USPS May Get Some Bailout Money But Not All of It
Meanwhile, Potter has said that if the U.S. Postal Service doesn't get the money it's requesting he may have to raise rates by as much as 15 percent. That increase could be in addition to the rate case announced a few weeks ago.
The Senate appropriations subcommittee had asked Potter for more information at a hearing last week in which he sought federal support because of the costs associated with the Sept. 11 terrorist attacks, anthrax crisis and other security threats.

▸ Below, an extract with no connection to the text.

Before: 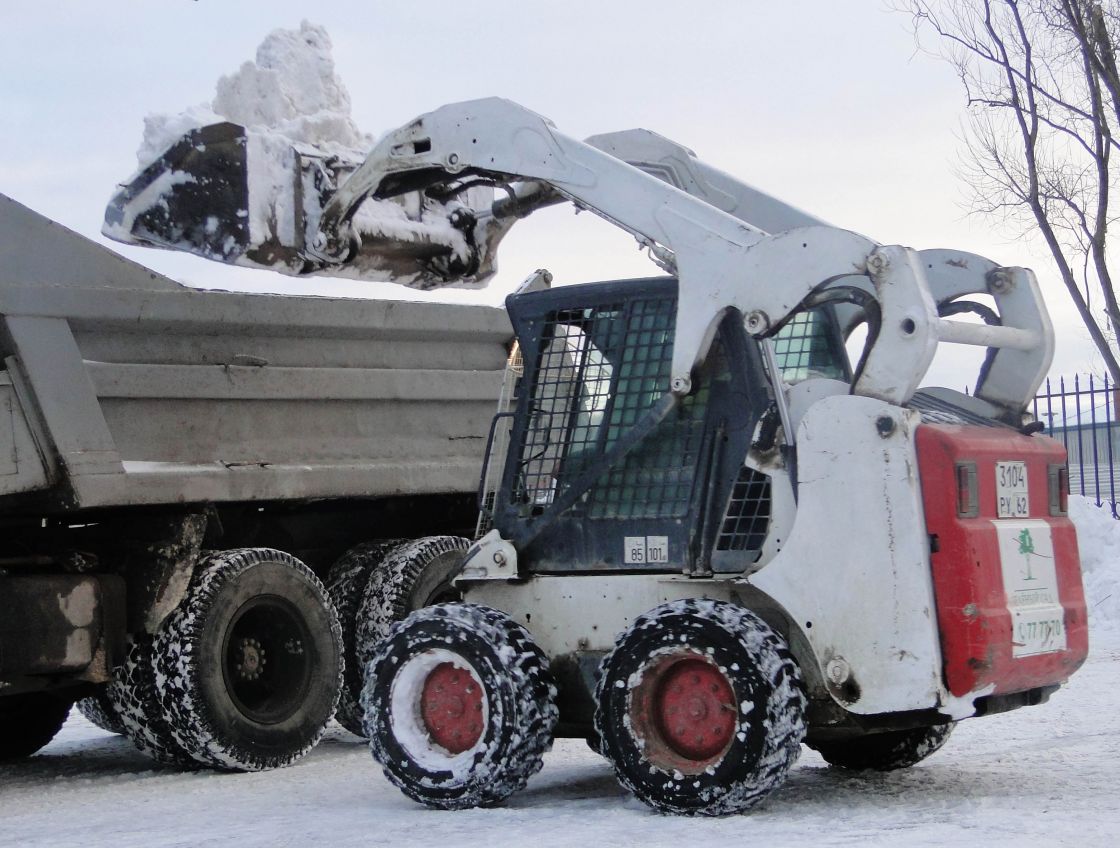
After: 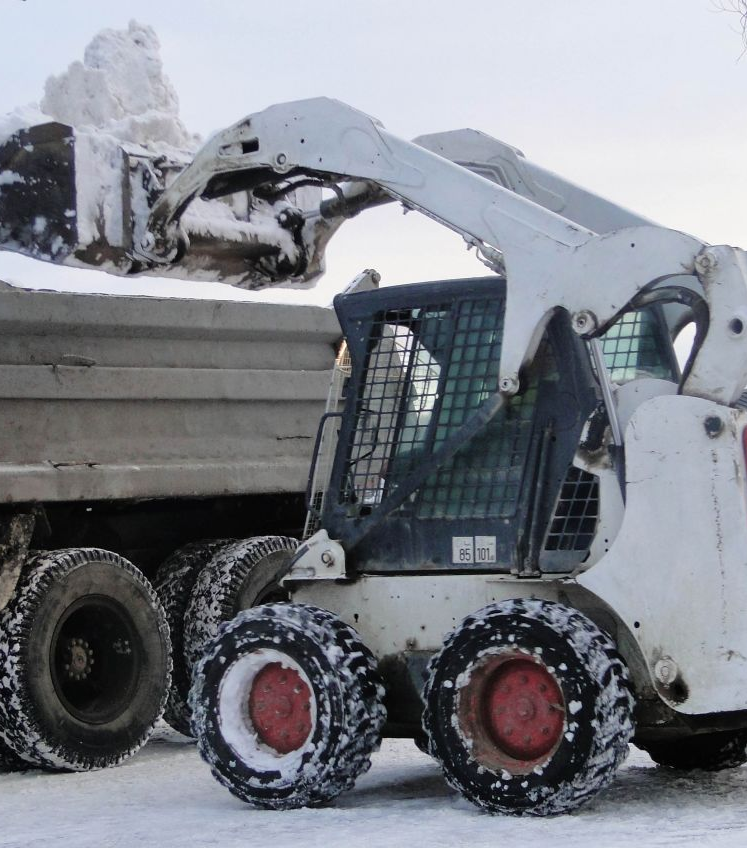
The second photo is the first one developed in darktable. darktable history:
crop and rotate: left 15.396%, right 17.841%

Potter put the total cost at $5 billion: $3 billion in direct costs for sanitization equipment and $2 billion for the adverse impact on the postal service's shrinking revenue and decreased volume.
"Users of the mail should not be burdened with these extra costs through the price of postage," Potter said at the hearing. "This could quickly threaten the foundation of a universal postal system serving all Americans."
Originally, the USPS expected a $1.35 billion deficit for the 2002 fiscal year, but the terrorist crisis has pushed that to $1.8 billion, chief financial officer Richard Strasser said last week.
Mindful of a presidential veto, the Senate panel indicated that the most it could offer the agency in the short term is $1 billion to help pay for irradiation equipment. Insiders said they don't see any more money coming very soon. Shortly after Sept. 11, Congress approved $40 billion for homeland security, and President Bush has already given $175 million to the postal service. Last week, Bush said he would veto any amount beyond the $40 billion.